Turn off “mark received tweets as new.” This is also in the configuration, on the “Visual” tab. Unless you follow less than 10 people or you have more time on your hands than you know what to do with, you’re probably not going to be reading Twitter the same as you read email. Twitter is like standing in a convention hall where everyone is talking to everyone else. You’ll probably miss some tweets, you might hear bits and pieces of a conversation, and that’s OK. Turning this option off will stop you from seeing an annoying little “light” on each tweet you haven’t read.

Set the opacity to 100% when inactive. Again, in the configuration, on the “Visual” tab. It’s really annoying to have a 65% opaque window scrolling tweets when you’re doing something else. It’s like seeing something in your peripheral vision that you can’t quite get to focus. Turn this up to 100% so there’s something concrete to glance over to when you’re working on something else.

Customize your color scheme. This can be as easy or as difficult as you want it. The default aqua sort of color scheme is just painful. You can very easily select a new color scheme from the Accounts window on the “Colors” tab. I recommend one of the black schemes, but check it out and you can see a little preview image of each one and choose your own.

The other option you have is to create your own color scheme. As of version 0.7.5, this isn’t an “officially supported option,” but it’s still simple.

To create your own scheme:

  1. Go into the twhirl “colorschemes” folder (C:\Program Files\twhirl\colorschemes) and you’ll see a bunch of XML files in there.
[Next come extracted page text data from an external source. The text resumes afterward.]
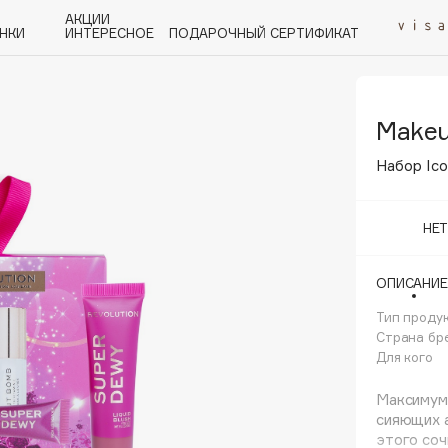
АКЦИИ
НКИ
ИНТЕРЕСНОЕ
ПОДАРОЧНЫЙ СЕРТИФИКАТ
Makeu
P
Q
R
S
T
U
V
W
Y
Z
А - Я
Набор Ico
НЕ
ОПИСАНИЕ
Angiopharm
KIKO Milano
Тип проду
Страна бр
Estée Lauder
Для кого
Clarins
Максимум 
сияющих а
этого соч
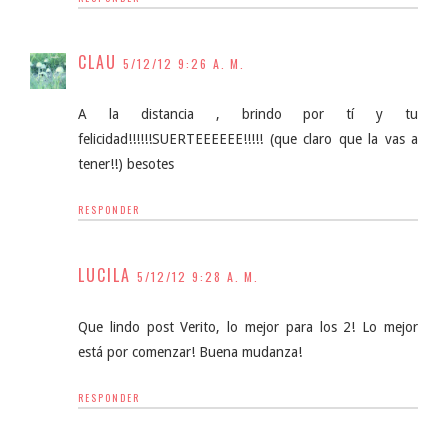
CLAU
5/12/12 9:26 A. M.
A la distancia , brindo por tí y tu
felicidad!!!!!!SUERTEEEEEE!!!!! (que claro que la vas a
tener!!) besotes
RESPONDER
LUCILA
5/12/12 9:28 A. M.
Que lindo post Verito, lo mejor para los 2! Lo mejor
está por comenzar! Buena mudanza!
RESPONDER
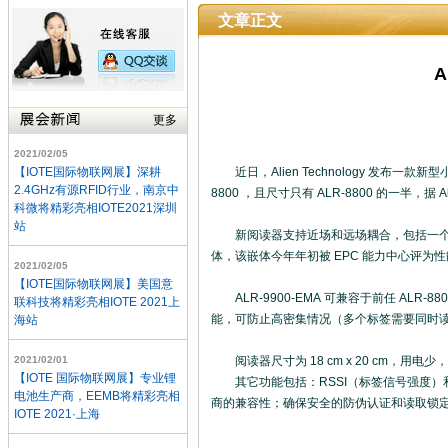
文章正文
A
更多
2021/02/05
【IOTE国际物联网展】深耕
近日，Alien Technology 发布一款新型
2.4GHz有源RFID行业，南京中
8800 ，且尺寸只有 ALR-8800 的一半，据 Al
科微将精彩亮相IOTE2021深圳
站
新阅读器支持近场和远场耦合，包括一个用于自主工作模式
体，该嵌体今年年初被 EPC 能力中心评为
2021/02/05
【IOTE国际物联网展】美国意
ALR-9900-EMA 可兼容于前任 ALR
联科技将精彩亮相IOTE 2021上
能，可防止高密集情况（多个标签需要同时
海站
2021/02/01
阅读器尺寸为 18 cm x 20 cm，用
【IOTE 国际物联网展】专业锂
其它功能包括：RSSI（标签信号强度）和速
电池生产商，EEMB将精彩亮相
商的兼容性；确保安全的防伪认证和读取锁
IOTE 2021·上海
The names of these files roughly correspond to the names of the available twhirl color schemes.
  2. Find one that is reasonably similar to what you want yours to look like and copy it.
  3. Rename the copy to a short/small version of the name of your new color scheme - for example, if your color scheme is “Navy Blue” you might call the file “navyblue.xml” or something.
  4. Open the copy in a text editor. The XML is pretty self explanatory. Read through it to familiarize yourself, then…
  5. Update the <title>, <version>, <author>, and <date> information. The title is what will appear in twhirl.
  6. In the <colors> section, you’ll see all sorts of available options. The value in each tag is a hex color number. Use a hex color picker or your favorite paint tool to update the colors.
  7. When you think you have it right, save your changes and exit twhirl. Make sure it’s not running - just closing the chat or the accounts window won’t do it. You have to click “Exit twhirl” from the accounts window.
  8. Restart twhirl and switch to your new color scheme. If you need to make adjustments, switch to a different color scheme before exiting twhirl. (I had trouble where it seemed to cache the previous color scheme values if I didn’t do that.)
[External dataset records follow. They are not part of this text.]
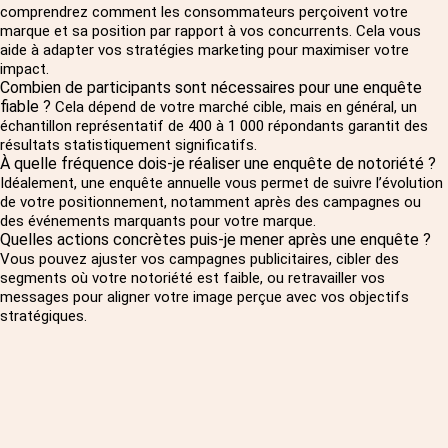
comprendrez comment les consommateurs perçoivent votre
marque et sa position par rapport à vos concurrents. Cela vous
aide à adapter vos stratégies marketing pour maximiser votre
impact.
Combien de participants sont nécessaires pour une enquête
fiable ?
Cela dépend de votre marché cible, mais en général, un
échantillon représentatif de 400 à 1 000 répondants garantit des
résultats statistiquement significatifs.
À quelle fréquence dois-je réaliser une enquête de notoriété ?
Idéalement, une enquête annuelle vous permet de suivre l’évolution
de votre positionnement, notamment après des campagnes ou
des événements marquants pour votre marque.
Quelles actions concrètes puis-je mener après une enquête ?
Vous pouvez ajuster vos campagnes publicitaires, cibler des
segments où votre notoriété est faible, ou retravailler vos
messages pour aligner votre image perçue avec vos objectifs
stratégiques.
When I created my custom scheme, I wanted to address the following issues:

  • Easy readability - I’m not a dark-background-light-text person, so I picked a white background with black text.
  • “Standard” link color - The web has sort of conditioned people (me) to think link == blue. Not creative, but I don’t have to think about what’s clickable and what’s not.
  • Ability to locate relevant tweets - I want to easily be able to scroll through and find tweets from me and tweets to me (both replies and direct messages).
  • Nothing too ridiculously garish - I was limited a bit by the inflexibility of the theme options, but basically I tried for something that wasn’t, like, “high contrast” or something overtly offensive to my rods and cones.
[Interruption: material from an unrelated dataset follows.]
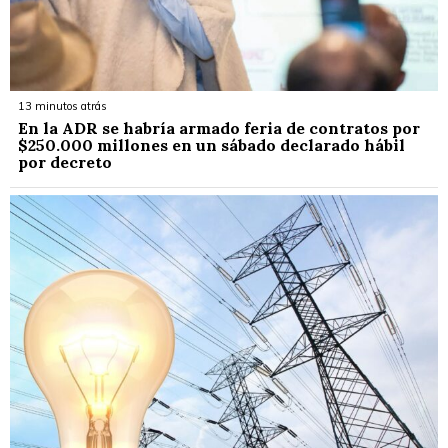
13 minutos atrás
En la ADR se habría armado feria de contratos por
$250.000 millones en un sábado declarado hábil
por decreto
My custom scheme looks like this:

Illig custom twhirl color

And you can download it here if you like. (Unzip the file into your twhirl colorschemes directory. The XML file inside is the color scheme.)

Overall, twhirl is pretty good. Snitter is a little better from a style flexibility perspective, and if it gets updated to have some of the features I like, I’ll probably switch back. On the other hand, if twhirl can give me some additional style flexibility, I’ll be totally won over.